I was up, hauling the line, trying to get the chair to me before he did.

He was fast like a rhino. He got ahead of the chair, heading my way, because the chair meant nothing to him, but I did.

He got ahead of the chair and then the chair caught up. It caught him in the back of the legs, and there was just a small stumble, a one moment chance and then it would be gone.

I missed the chance. I was afraid to take it. He kept thrashing his arms and I was afraid to get close. Then he flailed into the rope. That was his chance, and he muffed it. He tried to get free and threw the rope over his shoulder. I jumped away and the chair climbed on his back.

He stopped thrashing-I didn’t have to worry about that now-doubled forward to heave the chair off his back, and then I took the chance.

Nothing would come of wasting time on the knot at my ankle. I was close now and the rope was lax. I threw a loop and it fell as it should. Then I kicked. Not at him, but back. He gagged as the rope dug into his neck.

It got complicated after that. I don’t know how it all went. But once Pat was there, back in the door frame, standing there with a big stare on her face. When she saw me looking she turned and ran.

I didn’t have time for her. This was a weird dance.

I got him on the shin once, and once he dragged me over the floor. Then his gagging stopped him again. He tried to swing the chair off his back, the wrong way, with the loop going double. In the end I just stayed on the floor, throwing my leg up and away from the man. His ears went dark red but that could have been rage. There was the point where we both hit the floor and I had my foot on his head, not for kicking him but for leverage. To pull the rope up but not the man.

He was confused by then. He must have been because he had his hands on my foot and was keeping it settled on top of his head.

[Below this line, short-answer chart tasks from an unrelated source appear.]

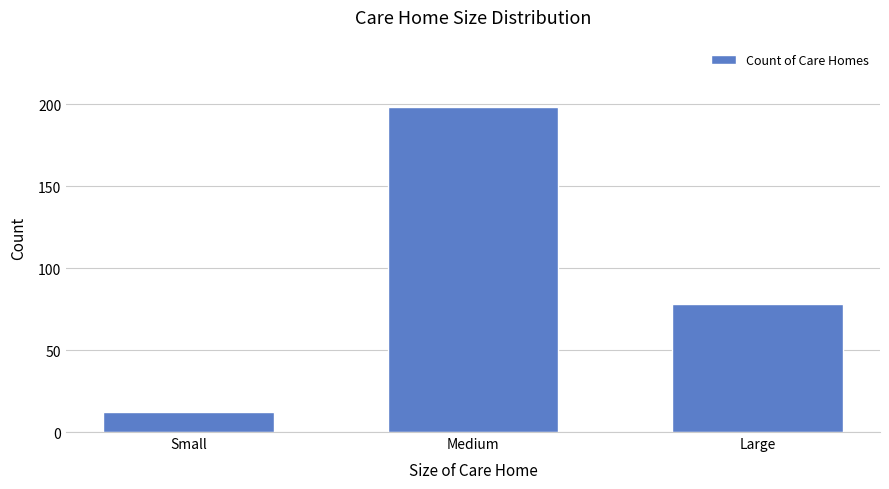

Reading right to left, list all the values displayed in this chart.

Large=78	Medium=198	Small=12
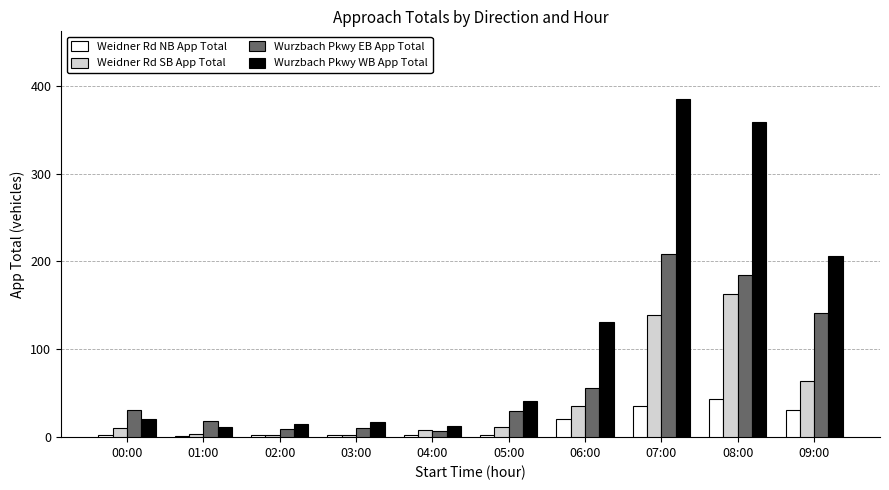

What is the sum of all Wurzbach Pkwy EB App Total values?

695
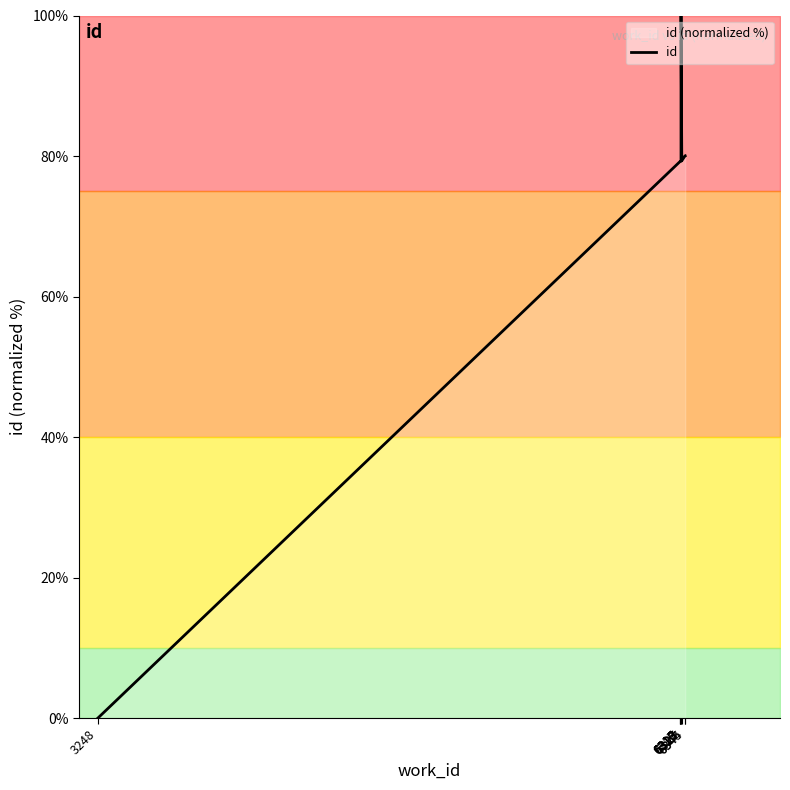

What is the change in value from 6323 to 6323?

+20.7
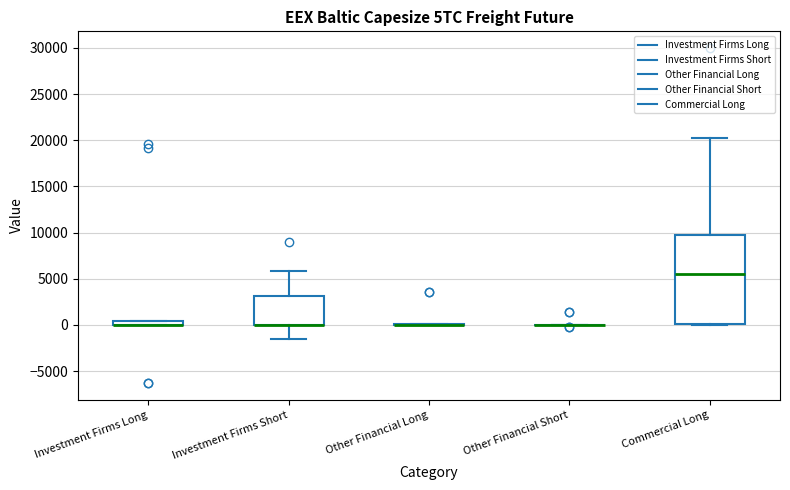

Where is the lower edge of the box for Investment Firms Long on the y-axis? The values are not printed on the chart, so give them approximately, as read against the axis.

0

I wasn’t all clear, either. When he was lying still and I tried to get up I saw where he had torn my pants leg to shreds. There was blood on my leg, and I didn’t know whose.

But he lay still. I didn’t care enough then to see if he was breathing, but I worried the knot on my ankle as if that was all there was.

When I had it off I sat and just breathed.

That’s when she came back. I hadn’t heard anything. Like a cat She came into the room from the lakeside. It made things hard to tell. She was close before I made out the face and the right hand up, holding the revolver.

“Is he dead?”

“I don’t think so. His skull hasn’t stopped bleeding.”

“Oh,” she said. “Then you don’t need it.”

She dropped the revolver, as if it was too heavy, and then she stood, as if wondering whether she should fall.

She didn’t She was-in a figurative way-plenty tough. I took the revolver and then I took her arm.

“Can you walk?”

“Sure. Can you?”

We walked out. I said thank you to her at one point. “It was horrible,” I told her, “but I thank you.”

“I wanted to get him to the car,” she said. “I had the gun there and wanted him in the car.”

Then we drove back to town. Before driving, she said, “Will you zip me?”

“Of course, I’ll zip you.”

I did, and I drove her back to town.